- City: Johnstown, Pennsylvania
- League: Eastern Hockey League
- Founded: 1978
- Operated: 1978–1980
- Home arena: Cambria County War Memorial Arena
- Colors: Red, White
- General manager: Al Blade
- Head coach: Marty Read
- Media: WJNL, 1490 AM
- Affiliates: Detroit Red Wings, Adirondack Red Wings

Franchise history
- 1978–1979: Johnstown Wings
- 1979–1980: Johnstown Red Wings

= Johnstown Red Wings =

The Johnstown Red Wings were a professional ice hockey team based in Johnstown, Pennsylvania They were founded as a member of the Eastern Hockey League in the 1979-80 season.
The Red Wings were used as an affiliate to the Adirondack Red Wings of the AHL. At the time, Adirondack was the primary affiliate of the Detroit Red Wings.

==History==
A year after Johnstown's 1977 flood, former Jets Executive Director/GM John Mitchell founded the Johnstown Wings of the Northeastern Hockey League. Mitchell used his connections with the NHL's Detroit Red Wings for the 1978-79 NEHL season.

Mitchell worked with Lincoln Cavalieri, who was president of Olympia Stadium Corporation. At the time, Olympia Stadium Corporation owned the Detroit team, and Mitchell was able to secure an affiliation with the Red Wings. Johnstown worked closely with Detroit General Manager Ted Lindsay and Assistant GM Jim Skinner to develop players. Mitchell eventually ran into financial difficulties. With the assistance of local businesses and a local television station (WJAC-TV) ran a "Keep Hockey Alive" promotion, enough donations were raised to help fund the Wings' expenses for the season.

The following season, a group of 10 prominent local business people took over the team, now the Johnstown Red Wings (with the NEHL taking on the league name of the former Eastern Hockey League). The 1979–80 team had difficulties on the ice and also lost money, but negotiations with the War Memorial for a new lease were underway when the EHL folded. The Red Wings hired a new coach for the 1979-80 EHL season. Marty Read, the new coach of the Red Wings, had previously played his college hockey at University of Michigan. The Red Wings had a mascot, a red bird named "Reddy", who was brought on midway through the season. The Red Wings played for one season, disbanding after a 24-45-1 season. The team averaged 2,309 fans per game, and had four games where they drew over 3,000 fans. Following the 1979-80 season, the team ceased operations.

Johnstown would go without hockey until January 1988, when the Johnstown Chiefs were brought back as part of the AAHL's inaugural 1987–88 season.

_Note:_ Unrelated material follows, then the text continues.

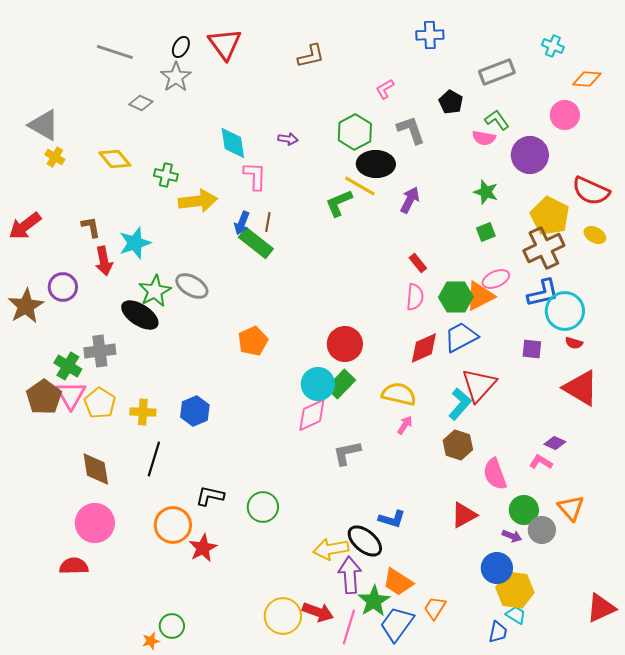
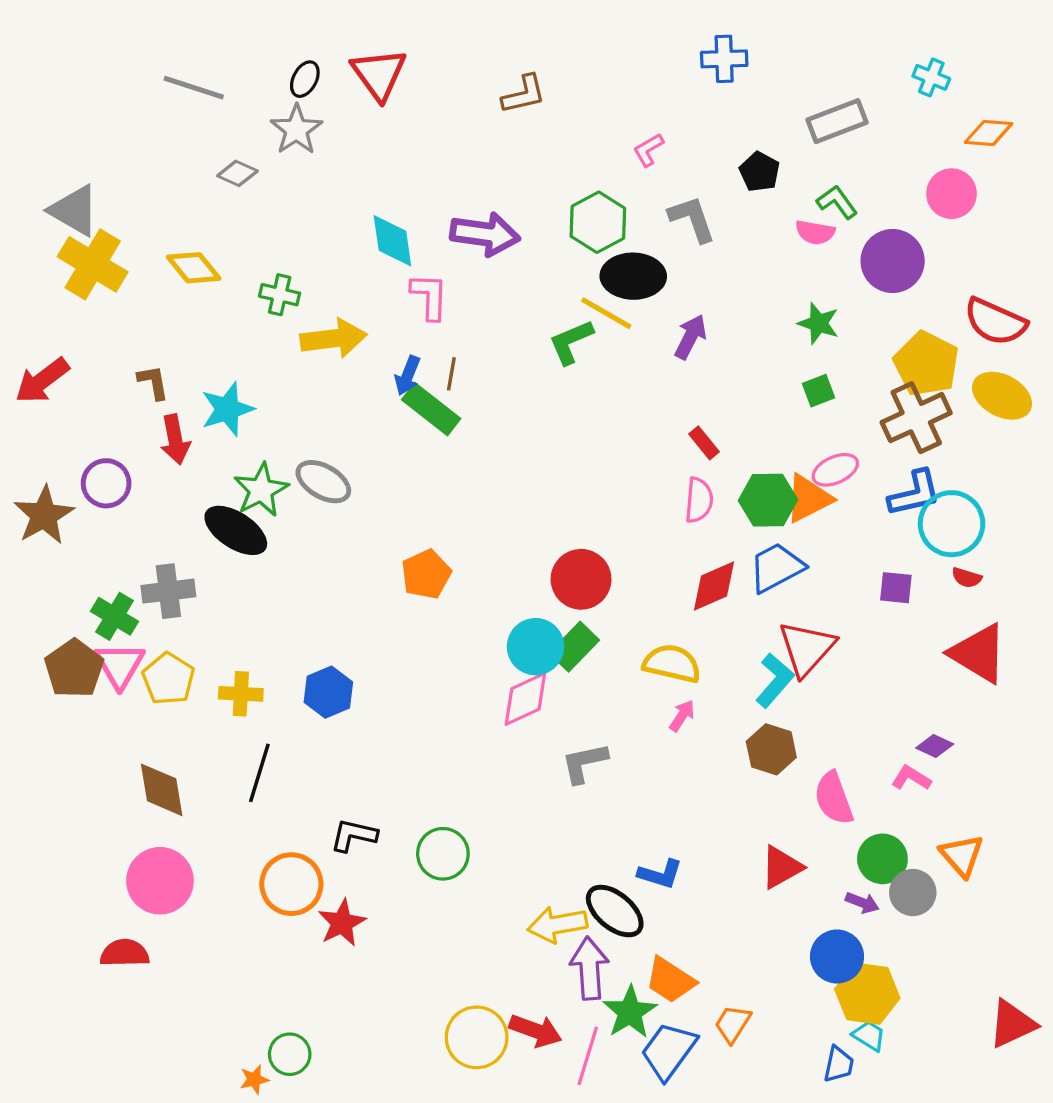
purple arrow: (288, 139) -> (485, 234), size x2.0
yellow cross: (55, 157) -> (93, 264), size x2.0
yellow ellipse: (595, 235) -> (1002, 396), size x1.6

==Season-by-season results==
Eastern Hockey League seasons only.

===Regular season===

| Season | Games | Won | Lost | Tied | Points | GF | GA | Standings |
|---|---|---|---|---|---|---|---|---|
| 1979–80 | 70 | 24 | 45 | 1 | 49 | 281 | 384 | 5th |

===Playoffs===
None

==Notable personnel==
- Jim Cardiff, played three seasons in the WHA as a member of the Philadelphia/Vancouver Blazers. Played two partial seasons with the Johnstown Jets before finishing his career as a member of the Red Wings. Briefly coached the team during the final 23 games of the 1979–80 season.
- Ron Docken, starting goalie for Johnstown Wings in 1978–79, had minor role in Slap Shot as backup goalie "Lebrun".
- Lorry Gloeckner, played 13 games for the Detroit Red Wings, sat out a season due to injuries, played final season in Johnstown before retiring.
- John Hilworth, former Detroit Red Wings draft pick (55th overall, 1977 NHL entry draft) who played 57 games over three seasons with Johnstown's parent club.
- Claude Legris, former Detroit Red Wings draft pick (120th overall, 1976 NHL entry draft) who made one appearance in Johnstown. Legris remained in Detroit's system until his eventual retirement in 1983.
- Ted Lindsay, member of the Hockey Hall Of Fame who briefly accepted position as General Manager with the team.
- Dave MacQueen, leading scorer for the Red Wings in 1979–80, former Tampa Bay Lightning assistant coach.
- Harry Shaw, played 15 years of professional hockey.
- Paul Steigerwald, started broadcasting career as the play-by-play announcer for the Johnstown Red Wings, taking over the role that was previously held by Donald Evans, who was also the Sports Programming Director of WJAC-TV during the 1978–79 season. Steigerwald later held the same role as the Pittsburgh Penguins as a color analyst on radio (1985–2004) and play by play announcer on television (2006–2017). He moved to the Penguins' front office and assumed the role of communications and marketing advisor, a role that he continues to hold in 2025.
- Wayne Wood, former New York Rangers draft pick (83rd overall, 1971 NHL entry draft).